5. About the French losses, they are usually overestimated. According to a statistical analysis (the only one I’m aware of) on the French and French allies matricules (they analysed 1 on 500 which is quite robust given the hundreds of thousands), sorry in French only — Pertes de l'armée de terre sous le premier Empire, d'après les registres matricules. - Persée p.45, here are the results for the russian campaign (in thousands) :

KIA or death after WIA — French5
KIA or death after WIA — French allies2
Missing and prisoners that did not come back — French147
Missing and prisoners that did not come back — French allies61
Death in hospitals — French19
Death in hospitals — French allies9
Scratch out in hospitals — French
Scratch out in hospitals — French allies
Total — French171
Total — French allies72
Grand total243
They are stating that figures can be perfected and a good estimation is 270,000 men that did not came back of Russia which is far from 550,000.

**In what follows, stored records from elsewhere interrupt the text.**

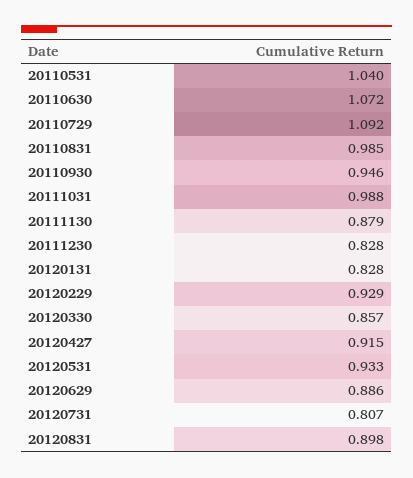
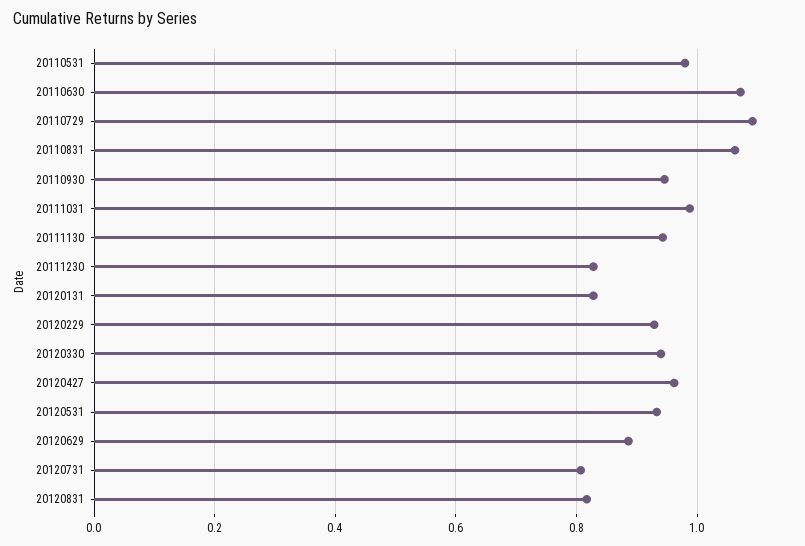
  {
-   "20110531": 1.04,
+   "20110531": 0.98,
    "20110630": 1.072,
    "20110729": 1.092,
-   "20110831": 0.985,
+   "20110831": 1.06,
    "20110930": 0.946,
    "20111031": 0.988,
-   "20111130": 0.879,
+   "20111130": 0.94,
    "20111230": 0.828,
    "20120131": 0.828,
    "20120229": 0.929,
-   "20120330": 0.857,
+   "20120330": 0.94,
-   "20120427": 0.915,
+   "20120427": 0.96,
    "20120531": 0.933,
    "20120629": 0.886,
    "20120731": 0.807,
-   "20120831": 0.898
+   "20120831": 0.82
  }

The main point is that around 120,000 men "only" participated to the retreat. A big part of the men deserted before and did not say that they returned until a census for a pension in 1853 show it.
 

johnincornwall

Ad Honorem
Nov 2010
7,800
Cornwall
Overall: The greatest general of his time and one of the most effective generals in world history. I would probably still rank him in the top 5. Russia is a stain on his reputation, but it certainly shouldn't deny him the fact that his previous victories carved him out an Empire that was larger than that of Charlemagne.
Spain is another stain on his reputation, for a whole load of different reasons political and military.

So apart from 2 huge immense catastrophic collections of blunders ...............................................................

Charlemagne too had his moments - Spain for one, Vikings for another
 

pugsville

Ad Honorem
Oct 2010
9,664
1. I think you are missing my point here. I was talking about death toll due to logistics, not casualties in general. My point is that Russia suffered as well as the French in that campaign (if not more due to civilian losses).
2. Wounded generally did not returned to the ranks : they usually died after the battle. And remember that "only" 200,000 russians could participate in the following campaigns out of 623,000 according to Beskrovny. And this counting reinforcements…
3. After it’s a battle of sources. Many sources state that only 450,000 men crossed the Niemen (Lentz, Tarle, Markham) which is clearly incompatible with Zamoyski. You are sure about Lieven ?
4. For example, according to Sokolov, the russian army lost 300,000 men, including 175,000 in combat.
5. About the French losses, they are usually overestimated. According to a statistical analysis (the only one I’m aware of) on the French and French allies matricules (they analysed 1 on 500 which is quite robust given the hundreds of thousands), sorry in French only — Pertes de l'armée de terre sous le premier Empire, d'après les registres matricules. - Persée p.45, here are the results for the russian campaign (in thousands) :

KIA or death after WIA — French5
KIA or death after WIA — French allies2
Missing and prisoners that did not come back — French147
Missing and prisoners that did not come back — French allies61
Death in hospitals — French19
Death in hospitals — French allies9
Scratch out in hospitals — French
Scratch out in hospitals — French allies
Total — French171
Total — French allies72
Grand total243
They are stating that figures can be perfected and a good estimation is 270,000 men that did not came back of Russia which is far from 550,000.


The main point is that around 120,000 men "only" participated to the retreat. A big part of the men deserted before and did not say that they returned until a census for a pension in 1853 show it.
7000 combat deaths included dying from wounds. So ho wmany do you think Died at Borodino, How many Wounded? And how did anyof the owunded make it out?